_WRITTEN TASK:_
Whenever the word "different" appears in a line of the data below, copy that line.

[[ EXTRACTED INFORMATION, beginning ]]

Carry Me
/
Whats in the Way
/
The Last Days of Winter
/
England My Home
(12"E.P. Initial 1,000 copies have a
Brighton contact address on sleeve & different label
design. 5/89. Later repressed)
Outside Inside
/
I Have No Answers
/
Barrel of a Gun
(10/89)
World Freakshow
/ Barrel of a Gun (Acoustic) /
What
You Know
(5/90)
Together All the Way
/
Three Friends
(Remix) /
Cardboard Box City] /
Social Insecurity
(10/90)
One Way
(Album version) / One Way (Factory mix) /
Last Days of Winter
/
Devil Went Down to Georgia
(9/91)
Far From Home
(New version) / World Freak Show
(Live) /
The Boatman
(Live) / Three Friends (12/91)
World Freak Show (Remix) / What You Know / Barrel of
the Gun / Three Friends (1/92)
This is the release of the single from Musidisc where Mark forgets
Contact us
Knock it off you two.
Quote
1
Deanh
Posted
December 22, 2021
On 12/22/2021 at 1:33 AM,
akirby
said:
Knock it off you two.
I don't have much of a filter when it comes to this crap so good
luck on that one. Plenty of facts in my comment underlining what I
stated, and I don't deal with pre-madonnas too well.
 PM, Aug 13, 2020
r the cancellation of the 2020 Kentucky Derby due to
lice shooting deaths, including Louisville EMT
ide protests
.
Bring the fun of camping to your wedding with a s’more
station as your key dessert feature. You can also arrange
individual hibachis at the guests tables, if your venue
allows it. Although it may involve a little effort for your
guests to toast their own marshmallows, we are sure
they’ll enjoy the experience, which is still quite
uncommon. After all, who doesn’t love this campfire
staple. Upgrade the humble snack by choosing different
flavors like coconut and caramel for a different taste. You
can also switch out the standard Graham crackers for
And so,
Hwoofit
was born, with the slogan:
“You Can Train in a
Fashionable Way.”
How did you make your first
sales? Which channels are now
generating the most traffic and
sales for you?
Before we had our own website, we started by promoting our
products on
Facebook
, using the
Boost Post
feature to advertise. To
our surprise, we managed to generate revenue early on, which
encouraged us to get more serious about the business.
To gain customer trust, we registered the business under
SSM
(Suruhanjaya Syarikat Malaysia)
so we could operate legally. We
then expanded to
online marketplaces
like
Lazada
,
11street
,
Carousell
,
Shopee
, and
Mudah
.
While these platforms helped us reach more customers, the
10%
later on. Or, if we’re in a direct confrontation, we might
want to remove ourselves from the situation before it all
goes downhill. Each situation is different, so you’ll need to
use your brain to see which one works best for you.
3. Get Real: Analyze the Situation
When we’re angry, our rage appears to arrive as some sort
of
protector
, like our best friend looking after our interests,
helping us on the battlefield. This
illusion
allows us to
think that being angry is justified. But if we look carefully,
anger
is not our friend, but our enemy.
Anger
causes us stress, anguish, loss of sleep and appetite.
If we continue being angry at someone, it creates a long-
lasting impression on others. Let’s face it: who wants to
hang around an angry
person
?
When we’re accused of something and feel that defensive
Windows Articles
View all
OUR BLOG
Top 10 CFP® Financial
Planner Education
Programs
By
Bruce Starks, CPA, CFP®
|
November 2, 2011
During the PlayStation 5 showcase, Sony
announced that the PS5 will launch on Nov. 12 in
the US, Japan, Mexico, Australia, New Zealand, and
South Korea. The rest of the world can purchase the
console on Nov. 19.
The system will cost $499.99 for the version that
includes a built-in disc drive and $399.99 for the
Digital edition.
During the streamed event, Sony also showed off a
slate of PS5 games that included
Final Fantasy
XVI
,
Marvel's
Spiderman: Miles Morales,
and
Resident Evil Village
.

[[ EXTRACTED INFORMATION, end ]]

_FINISHED EXERCISE:_
Brighton contact address on sleeve & different label
staple. Upgrade the humble snack by choosing different
flavors like coconut and caramel for a different taste. You
goes downhill. Each situation is different, so you’ll need to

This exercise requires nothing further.